La serie pendula entre una imagen híper expresiva y una sensación de estatismo que quien suscribe no puede dejar de lado
Lo que resulta lógico para un multijugador masivo, donde solo las capacidades de cada miembro deben ser estimadas, ante el cine (o las series, o el audiovisual, si aún alguien los distingue), pierde todo el sentido. Al fin y al cabo, lejos del teclado, ¿tiene «persona» un avatar infinitamente replicable? Lejos del mundo jugable, ¿qué agencia sostiene otra tanque, otro mago? Como el mejor de los tutoriales, Arcane se explica perfectamente. A la vez, como en la peor de las historias, sus palabras no nos interpelan.

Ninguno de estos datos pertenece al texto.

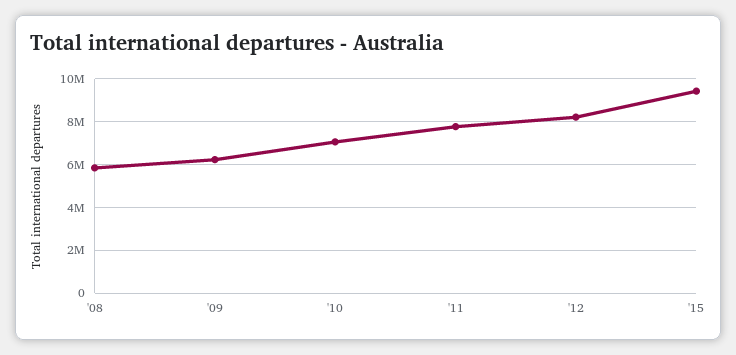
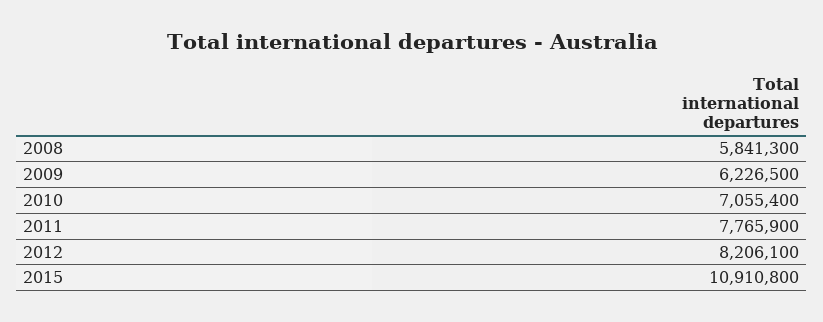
'15: 9500000 -> 10910800

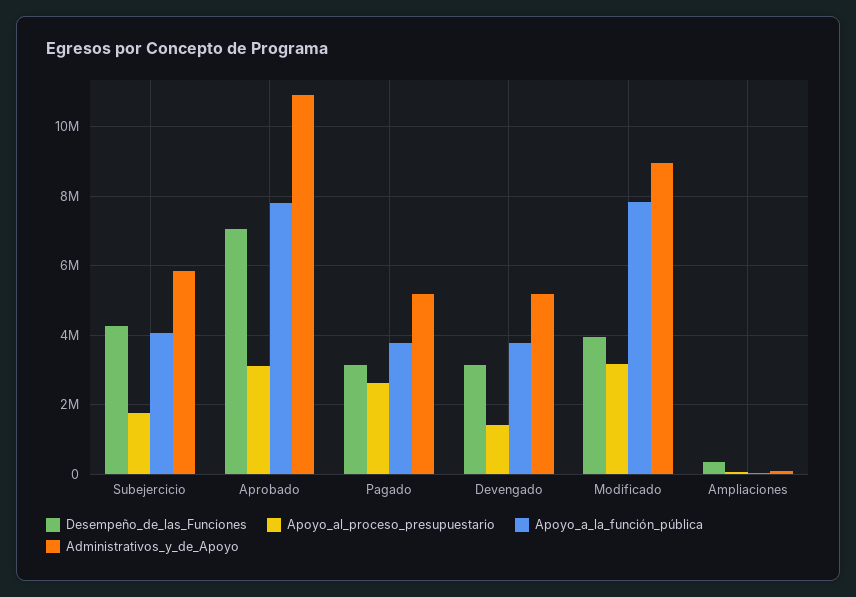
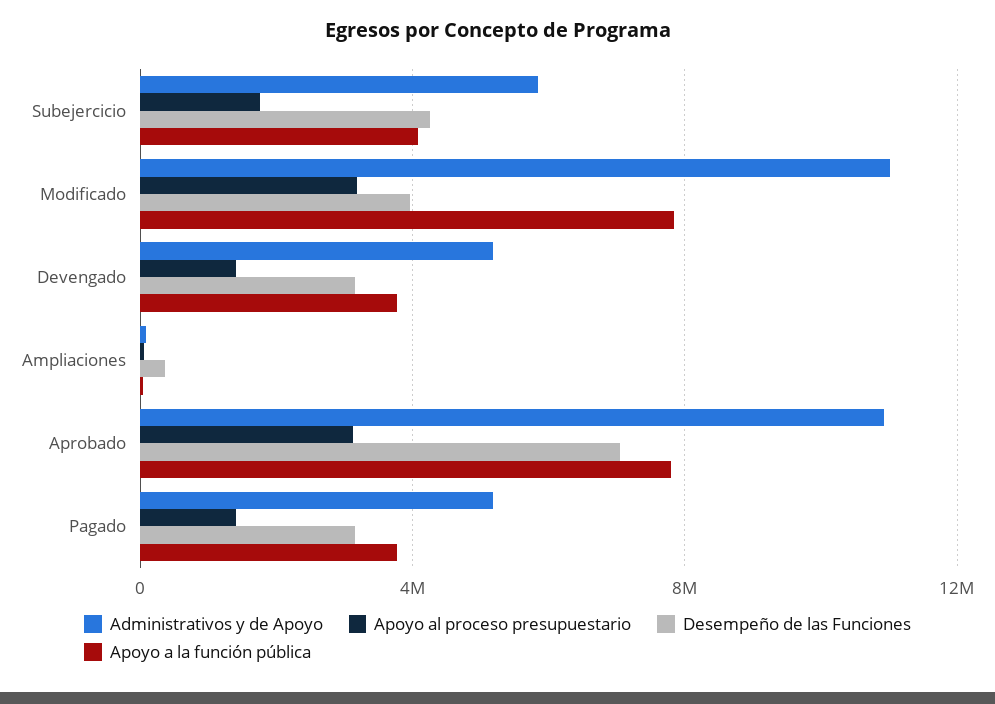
Apoyo_al_proceso_presupuestario, Pagado: 2600000 -> 1500000
Administrativos_y_de_Apoyo, Modificado: 9000000 -> 11000000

En sus ansias de significar, la serie da coletazos. Pendula entre una imagen híper expresiva, que ralentiza los momentos importantes y pulveriza cualquier noción de plano en pos de una cámara vuelta inmersiva (cine que reniega del teatro), y una sensación de estatismo que quien suscribe no puede dejar de lado. Quizás por la absoluta falta de chispa narrativa, o porque, en sus ansias de accesibilidad, servidore intuye que lo único que se da por entendido es la falta de agilidad mental del público… Un rasgo que no atañe ni a les jugadores de LOL, ni la aventajada seriefilia contemporánea.
Épica de broma, en cuanto sabemos que tras los keyframes no hay más que ecos de otras partes. Guiñol vivaracho, que no imbuye vida al mundo que le ha sido legado por las historias de otros. Cartón piedra en un parque de atracciones perfectamente orquestado, sin un solo alma que lo anime. Lo cual, en un giro filantrópico, puede resultar incluso positivo. Al fin y al cabo, devuelve al público la posibilidad de apreciar aquello que cada día convierte LOL, Fortnite y tantos otros en un espacio digno de habitar. Aquello que (carraspea) no es más que la gente que los juega.